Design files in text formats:
--- --- ---
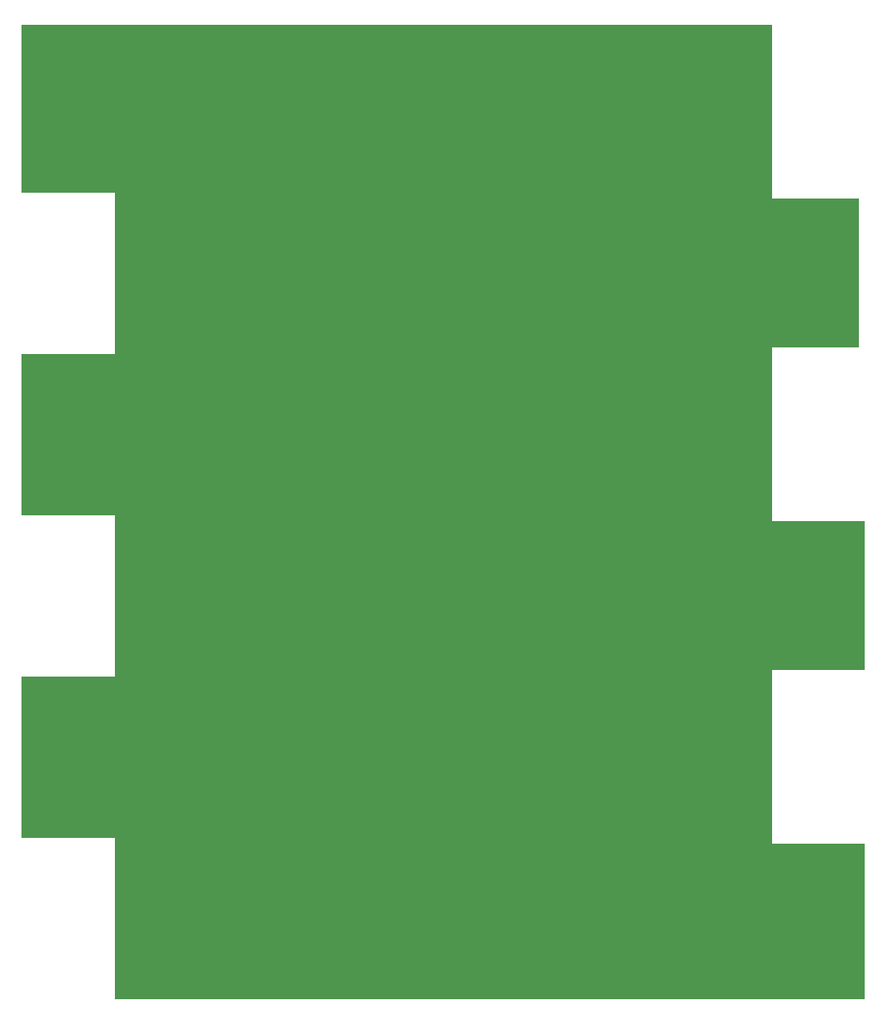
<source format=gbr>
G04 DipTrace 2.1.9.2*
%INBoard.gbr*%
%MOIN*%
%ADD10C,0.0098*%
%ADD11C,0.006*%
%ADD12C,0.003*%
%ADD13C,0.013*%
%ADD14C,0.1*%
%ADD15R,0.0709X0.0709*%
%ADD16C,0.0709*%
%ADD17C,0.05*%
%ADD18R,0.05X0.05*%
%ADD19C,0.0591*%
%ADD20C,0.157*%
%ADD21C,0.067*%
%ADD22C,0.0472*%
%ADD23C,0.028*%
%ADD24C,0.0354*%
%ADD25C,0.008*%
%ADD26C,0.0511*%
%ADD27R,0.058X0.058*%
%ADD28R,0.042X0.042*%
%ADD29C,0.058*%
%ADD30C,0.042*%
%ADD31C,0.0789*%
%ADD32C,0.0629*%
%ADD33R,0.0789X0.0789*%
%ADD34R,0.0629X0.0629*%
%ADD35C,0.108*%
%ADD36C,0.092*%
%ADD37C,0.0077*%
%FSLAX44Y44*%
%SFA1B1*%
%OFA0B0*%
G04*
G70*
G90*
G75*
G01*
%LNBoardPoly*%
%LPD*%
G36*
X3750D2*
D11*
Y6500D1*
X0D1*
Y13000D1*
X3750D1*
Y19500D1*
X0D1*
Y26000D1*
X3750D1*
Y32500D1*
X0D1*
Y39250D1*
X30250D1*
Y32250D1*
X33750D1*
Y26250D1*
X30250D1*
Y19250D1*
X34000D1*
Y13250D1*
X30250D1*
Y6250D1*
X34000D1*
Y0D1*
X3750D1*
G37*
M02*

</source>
--- --- ---
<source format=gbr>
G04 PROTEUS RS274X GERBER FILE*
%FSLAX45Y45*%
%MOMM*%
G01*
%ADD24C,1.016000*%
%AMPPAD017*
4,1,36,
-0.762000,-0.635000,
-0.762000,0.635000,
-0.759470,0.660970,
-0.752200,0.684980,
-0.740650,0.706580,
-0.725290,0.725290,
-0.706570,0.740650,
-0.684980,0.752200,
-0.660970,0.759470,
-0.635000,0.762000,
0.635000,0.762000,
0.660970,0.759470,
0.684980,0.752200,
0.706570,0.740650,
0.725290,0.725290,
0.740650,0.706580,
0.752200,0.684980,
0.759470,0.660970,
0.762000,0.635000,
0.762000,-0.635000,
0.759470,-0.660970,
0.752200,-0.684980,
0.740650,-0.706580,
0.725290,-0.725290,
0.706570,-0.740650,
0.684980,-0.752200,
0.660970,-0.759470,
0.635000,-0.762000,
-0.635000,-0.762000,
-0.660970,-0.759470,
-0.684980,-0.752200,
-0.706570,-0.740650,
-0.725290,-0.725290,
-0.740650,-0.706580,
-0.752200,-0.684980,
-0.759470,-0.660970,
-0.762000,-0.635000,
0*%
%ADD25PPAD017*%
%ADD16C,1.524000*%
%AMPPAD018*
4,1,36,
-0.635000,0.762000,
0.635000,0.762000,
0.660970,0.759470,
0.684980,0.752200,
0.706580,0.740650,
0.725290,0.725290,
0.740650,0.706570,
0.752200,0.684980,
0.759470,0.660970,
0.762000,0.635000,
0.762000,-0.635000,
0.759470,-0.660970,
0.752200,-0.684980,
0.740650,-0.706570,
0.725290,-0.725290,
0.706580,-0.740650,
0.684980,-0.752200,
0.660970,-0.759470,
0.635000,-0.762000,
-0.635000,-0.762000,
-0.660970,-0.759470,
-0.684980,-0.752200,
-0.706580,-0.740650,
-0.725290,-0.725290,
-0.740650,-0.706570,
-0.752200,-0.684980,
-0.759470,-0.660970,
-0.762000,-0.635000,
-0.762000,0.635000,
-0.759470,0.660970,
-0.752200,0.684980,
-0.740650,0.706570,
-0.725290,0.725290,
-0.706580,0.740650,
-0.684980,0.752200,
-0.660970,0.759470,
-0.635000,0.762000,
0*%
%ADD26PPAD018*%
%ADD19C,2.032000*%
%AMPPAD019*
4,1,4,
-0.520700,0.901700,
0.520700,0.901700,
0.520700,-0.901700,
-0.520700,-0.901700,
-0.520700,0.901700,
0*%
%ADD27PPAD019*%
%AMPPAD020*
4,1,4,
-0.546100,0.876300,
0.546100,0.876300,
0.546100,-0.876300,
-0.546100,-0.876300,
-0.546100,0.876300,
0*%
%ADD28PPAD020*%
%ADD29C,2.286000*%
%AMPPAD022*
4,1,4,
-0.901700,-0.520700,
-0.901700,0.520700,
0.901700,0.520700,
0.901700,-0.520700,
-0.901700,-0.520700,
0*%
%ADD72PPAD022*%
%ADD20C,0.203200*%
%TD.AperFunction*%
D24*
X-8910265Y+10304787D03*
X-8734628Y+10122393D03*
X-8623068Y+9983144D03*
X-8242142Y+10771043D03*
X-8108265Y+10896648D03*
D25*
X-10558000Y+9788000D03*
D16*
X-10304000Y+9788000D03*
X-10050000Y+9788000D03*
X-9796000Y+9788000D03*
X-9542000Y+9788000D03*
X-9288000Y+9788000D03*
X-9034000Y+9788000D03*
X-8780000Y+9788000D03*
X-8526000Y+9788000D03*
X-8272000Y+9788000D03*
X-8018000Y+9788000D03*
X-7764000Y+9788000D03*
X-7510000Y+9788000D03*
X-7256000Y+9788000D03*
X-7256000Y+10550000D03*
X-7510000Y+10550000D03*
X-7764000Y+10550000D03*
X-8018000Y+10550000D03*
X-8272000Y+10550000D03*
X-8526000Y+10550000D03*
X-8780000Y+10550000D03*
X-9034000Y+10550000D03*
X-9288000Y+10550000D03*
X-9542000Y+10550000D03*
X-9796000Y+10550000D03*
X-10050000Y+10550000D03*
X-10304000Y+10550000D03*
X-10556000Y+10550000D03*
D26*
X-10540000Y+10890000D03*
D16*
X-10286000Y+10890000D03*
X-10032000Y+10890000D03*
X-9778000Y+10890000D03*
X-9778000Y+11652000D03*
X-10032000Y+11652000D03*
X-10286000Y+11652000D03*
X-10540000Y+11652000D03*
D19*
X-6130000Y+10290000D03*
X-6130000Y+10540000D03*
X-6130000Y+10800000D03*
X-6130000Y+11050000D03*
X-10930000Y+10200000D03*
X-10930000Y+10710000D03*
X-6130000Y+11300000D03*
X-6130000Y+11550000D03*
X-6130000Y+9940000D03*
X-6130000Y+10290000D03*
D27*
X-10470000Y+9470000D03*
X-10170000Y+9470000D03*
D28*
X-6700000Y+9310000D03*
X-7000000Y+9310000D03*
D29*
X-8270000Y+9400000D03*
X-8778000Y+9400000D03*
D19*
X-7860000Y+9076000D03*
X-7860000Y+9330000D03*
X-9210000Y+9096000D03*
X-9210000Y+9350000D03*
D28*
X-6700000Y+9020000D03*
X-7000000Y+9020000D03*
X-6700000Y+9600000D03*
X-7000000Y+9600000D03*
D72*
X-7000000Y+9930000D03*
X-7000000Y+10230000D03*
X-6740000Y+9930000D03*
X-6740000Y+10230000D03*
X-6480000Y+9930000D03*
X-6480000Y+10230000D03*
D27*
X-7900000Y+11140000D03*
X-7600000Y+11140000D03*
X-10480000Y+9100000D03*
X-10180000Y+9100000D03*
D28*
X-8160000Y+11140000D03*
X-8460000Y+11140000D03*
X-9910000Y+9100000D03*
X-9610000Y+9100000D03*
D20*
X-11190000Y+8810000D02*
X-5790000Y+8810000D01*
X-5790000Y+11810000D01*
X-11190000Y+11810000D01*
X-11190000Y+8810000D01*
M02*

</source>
--- --- ---
Please output exactly the lines between the one holding "X-9796000Y+10550000D03*" and the one holding "X-6700000Y+9600000D03*" in the records above, inclusive, and nothing more.

__SOLUTION TO THIS PROBLEM__:
X-9796000Y+10550000D03*
X-10050000Y+10550000D03*
X-10304000Y+10550000D03*
X-10556000Y+10550000D03*
D26*
X-10540000Y+10890000D03*
D16*
X-10286000Y+10890000D03*
X-10032000Y+10890000D03*
X-9778000Y+10890000D03*
X-9778000Y+11652000D03*
X-10032000Y+11652000D03*
X-10286000Y+11652000D03*
X-10540000Y+11652000D03*
D19*
X-6130000Y+10290000D03*
X-6130000Y+10540000D03*
X-6130000Y+10800000D03*
X-6130000Y+11050000D03*
X-10930000Y+10200000D03*
X-10930000Y+10710000D03*
X-6130000Y+11300000D03*
X-6130000Y+11550000D03*
X-6130000Y+9940000D03*
X-6130000Y+10290000D03*
D27*
X-10470000Y+9470000D03*
X-10170000Y+9470000D03*
D28*
X-6700000Y+9310000D03*
X-7000000Y+9310000D03*
D29*
X-8270000Y+9400000D03*
X-8778000Y+9400000D03*
D19*
X-7860000Y+9076000D03*
X-7860000Y+9330000D03*
X-9210000Y+9096000D03*
X-9210000Y+9350000D03*
D28*
X-6700000Y+9020000D03*
X-7000000Y+9020000D03*
X-6700000Y+9600000D03*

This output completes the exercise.